▽

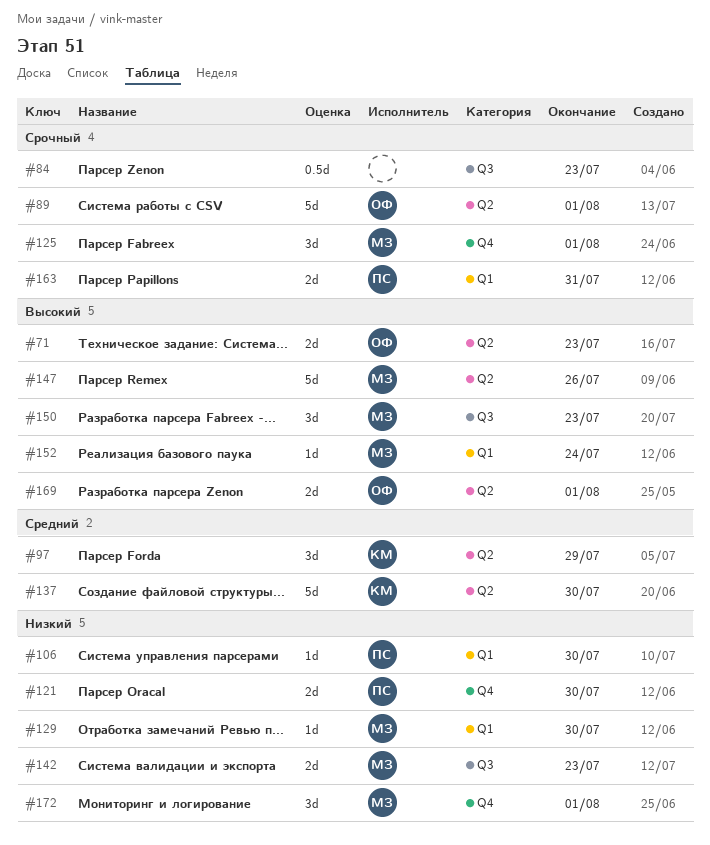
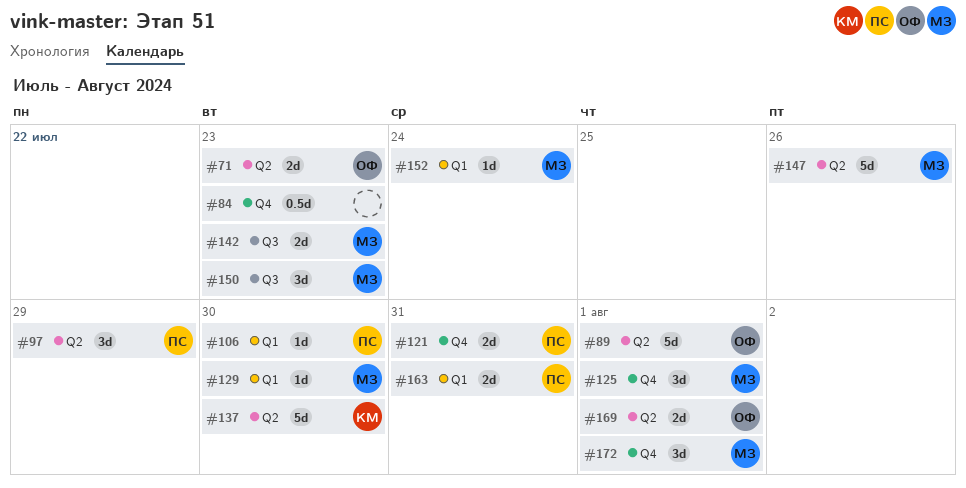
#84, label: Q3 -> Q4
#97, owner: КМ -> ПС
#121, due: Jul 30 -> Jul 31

△
▽

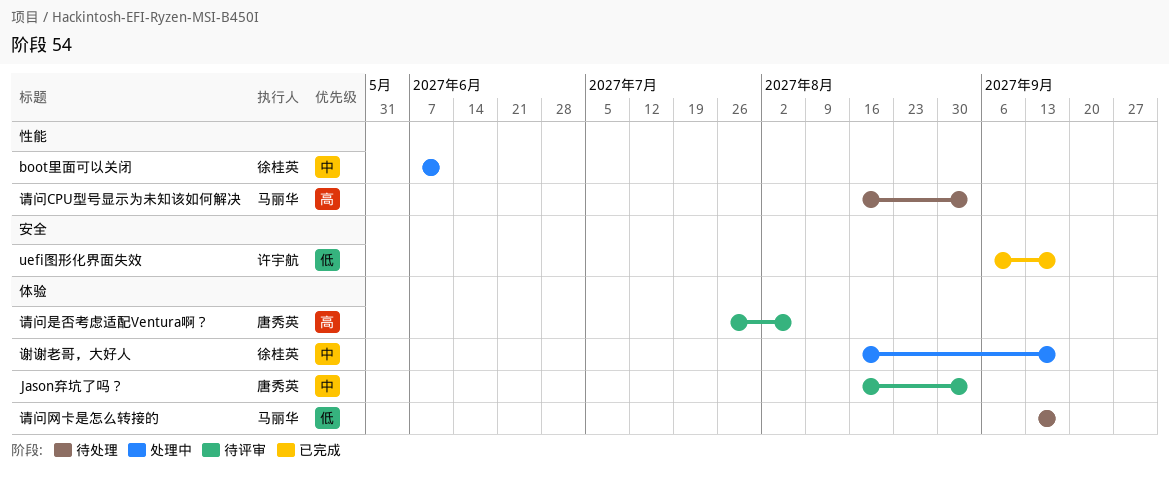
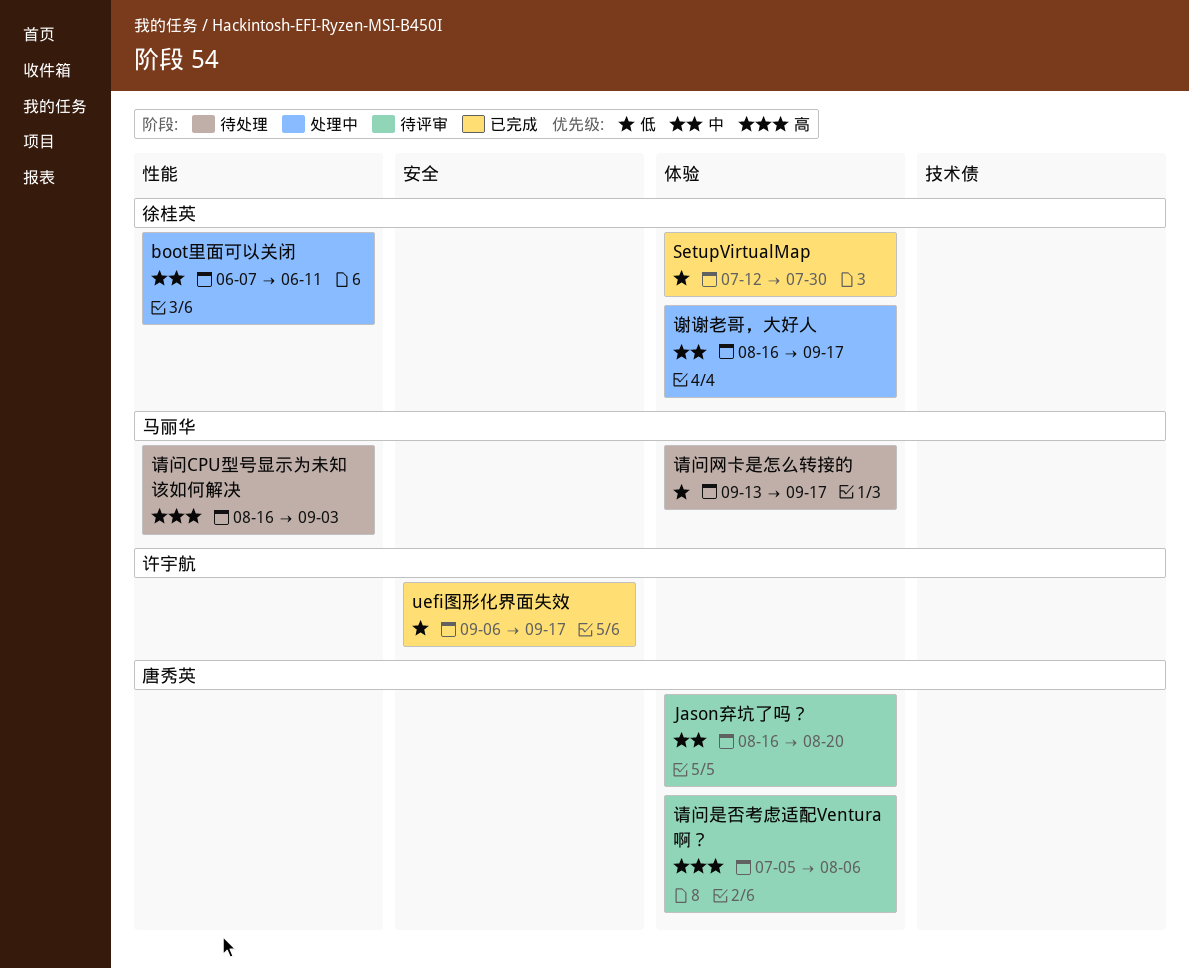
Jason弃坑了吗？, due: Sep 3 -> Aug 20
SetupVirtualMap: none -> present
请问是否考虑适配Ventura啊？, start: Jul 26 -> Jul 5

△
▽

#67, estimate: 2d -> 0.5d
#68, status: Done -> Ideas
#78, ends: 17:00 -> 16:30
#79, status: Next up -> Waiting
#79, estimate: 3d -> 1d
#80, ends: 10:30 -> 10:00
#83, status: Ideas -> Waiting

△

**WHAT IS BEING ASKED**
Please give the number of lines in the data above that hold "Ideas", and write nothing else.

**THE COMPLETED TASK**
2